▸ Given data
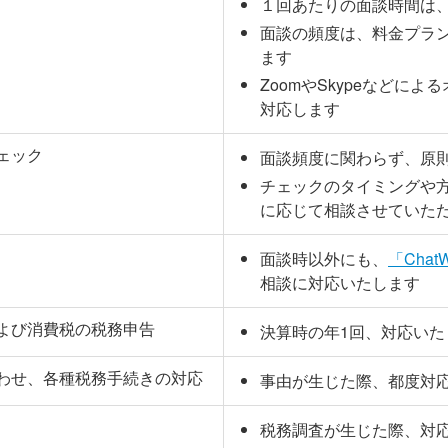
１回あたりの面談時間は、標
面談の頻度は、料金プラ
ます
ZoomやSkypeなどに
対応します
ェック
面談頻度に関わらず、原
チェックのタイミングや
に応じて相談させていた
面談時以外にも、
「Chat
相談に対応いたします
よび消費税の税務申告
決算時の年1回、対応いた
わせ、各種税務手続きの対応
事由が生じた際、都度対
税務調査が生じた際、対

▸ Task directions
Give an exact copy of the lines from the one with "面談の頻度は、料金プラ" through the end of the entries, both ends included.

▸ Result of the task
面談の頻度は、料金プラ
ます
ZoomやSkypeなどに
対応します
ェック
面談頻度に関わらず、原
チェックのタイミングや
に応じて相談させていた
面談時以外にも、
「Chat
相談に対応いたします
よび消費税の税務申告
決算時の年1回、対応いた
わせ、各種税務手続きの対応
事由が生じた際、都度対
税務調査が生じた際、対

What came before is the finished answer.